PALEMBANG, opsi.co.id | Badan Gizi Nasional (BGN) mengambil langkah tegas terhadap salah satu Satuan Pelayanan Pemenuhan Gizi (SPPG) di Kota Palembang setelah menemukan sejumlah persoalan yang dinilai berpotensi mengganggu standar keamanan pangan dan kualitas layanan Program Makan Bergizi Gratis (MBG).
Temuan tersebut terungkap dalam inspeksi mendadak (sidak) yang dipimpin langsung Direktur Pemantauan dan Pengawasan Wilayah I BGN, Dr. Harjito B., S.STP., M.Si., ke SPPG Palembang Ilir Barat I Bukit Lama 2, Sumatera Selatan, pada Kamis (21/5/2026) dini hari.
Kegiatan pengawasan itu terekam dalam video berdurasi 4 menit 40 detik yang diunggah melalui akun TikTok Direktorat Pengawasan Wilayah I BGN. Sidak dilakukan saat dapur sedang memasuki tahap persiapan operasional guna memastikan seluruh proses penyediaan makanan berjalan sesuai standar yang telah ditetapkan.
Dari hasil pemeriksaan lapangan, tim menemukan sejumlah catatan penting. Di antaranya, bangunan rumah mitra yang menempel langsung dengan fasilitas dapur, sarana pendukung yang belum memadai, serta tata letak dan alur kerja dapur yang dinilai tidak sesuai dengan petunjuk teknis penyelenggaraan layanan gizi.

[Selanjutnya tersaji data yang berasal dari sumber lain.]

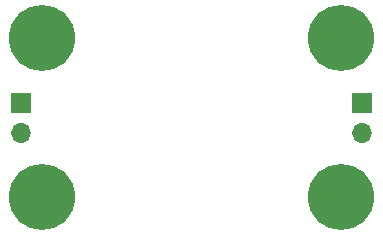
<source format=gbr>
%TF.GenerationSoftware,KiCad,Pcbnew,7.0.5*%
%TF.CreationDate,2023-08-22T20:16:44+01:00*%
%TF.ProjectId,AMS1117-Adjustable-Breakout,414d5331-3131-4372-9d41-646a75737461,V1*%
%TF.SameCoordinates,Original*%
%TF.FileFunction,Soldermask,Bot*%
%TF.FilePolarity,Negative*%
%FSLAX46Y46*%
G04 Gerber Fmt 4.6, Leading zero omitted, Abs format (unit mm)*
G04 Created by KiCad (PCBNEW 7.0.5) date 2023-08-22 20:16:44*
%MOMM*%
%LPD*%
G01*
G04 APERTURE LIST*
%ADD10C,5.600000*%
%ADD11R,1.700000X1.700000*%
%ADD12O,1.700000X1.700000*%
G04 APERTURE END LIST*
D10*
%TO.C,H2*%
X78486000Y-61468000D03*
%TD*%
%TO.C,H4*%
X103759000Y-61468000D03*
%TD*%
%TO.C,H1*%
X78486000Y-48006000D03*
%TD*%
D11*
%TO.C,J2*%
X105537000Y-53462000D03*
D12*
X105537000Y-56002000D03*
%TD*%
D11*
%TO.C,J1*%
X76708000Y-53462000D03*
D12*
X76708000Y-56002000D03*
%TD*%
D10*
%TO.C,H3*%
X103759000Y-48006000D03*
%TD*%
M02*

</source>
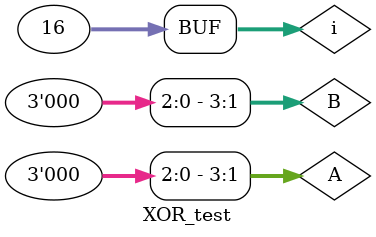
<source format=v>
`timescale 1ns / 1ps


module XOR(input [3:0] A,B, output [3:0] Y);

xor g1(Y[0], A[0], B[0]);
xor g2(Y[1], A[1], B[1]);
xor g3(Y[2], A[2], B[2]);
xor g4(Y[3], A[3], B[3]);

endmodule

module XOR_test();
reg [3:0] A,B;
wire [3:0] Y;
integer i;

XOR uut(A,B,Y);
initial begin
for(i = 0; i<16; i = i+1)
begin
A = $urandom;
B = $urandom;
#10;
end
end
endmodule

</source>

Selain persoalan infrastruktur, tim pengawas juga menyoroti sistem operasional dapur yang belum tertata secara optimal. Kondisi tersebut dinilai berisiko menimbulkan kontaminasi silang dan dapat memengaruhi penerapan standar keamanan pangan yang menjadi syarat utama dalam penyelenggaraan program.
Menurut Direktorat Pemantauan dan Pengawasan Wilayah I, tata ruang dan alur produksi merupakan komponen penting dalam menjaga mutu makanan yang disajikan kepada penerima manfaat. Seluruh tahapan, mulai dari penerimaan bahan baku, proses pengolahan, hingga distribusi makanan, harus memenuhi standar keamanan dan higienitas yang berlaku.
Atas dasar temuan tersebut, BGN memutuskan memberlakukan Pemberhentian Operasional Sementara (suspend) terhadap SPPG tersebut. Operasional baru dapat kembali berjalan setelah seluruh catatan hasil pengawasan ditindaklanjuti dan dinyatakan memenuhi standar kelayakan.
BGN menegaskan, penghentian sementara ini bukan semata-mata bentuk sanksi, melainkan langkah preventif untuk memastikan makanan yang disalurkan kepada masyarakat tetap aman, sehat, dan memenuhi standar mutu gizi.
“Mutu gizi dan keamanan pangan merupakan aspek yang tidak dapat ditawar. Seluruh mitra penyelenggara wajib mematuhi standar yang telah ditetapkan demi melindungi masyarakat sebagai penerima manfaat program,” tegas Harjito.
BGN memastikan pengawasan terhadap seluruh SPPG akan terus dilakukan secara berkala maupun melalui inspeksi mendadak. Langkah ini menjadi bagian dari upaya menjaga kualitas pelaksanaan Program Makan Bergizi Gratis yang kini menjadi salah satu program prioritas nasional.
Bagi BGN, keberhasilan program tidak hanya diukur dari luasnya cakupan penerima manfaat, tetapi juga dari kualitas makanan yang diterima masyarakat. Karena itu, pengawasan ketat dan penegakan standar menjadi elemen penting untuk menjaga kepercayaan publik sekaligus memastikan tujuan program dalam meningkatkan kualitas gizi generasi Indonesia dapat tercapai secara optimal.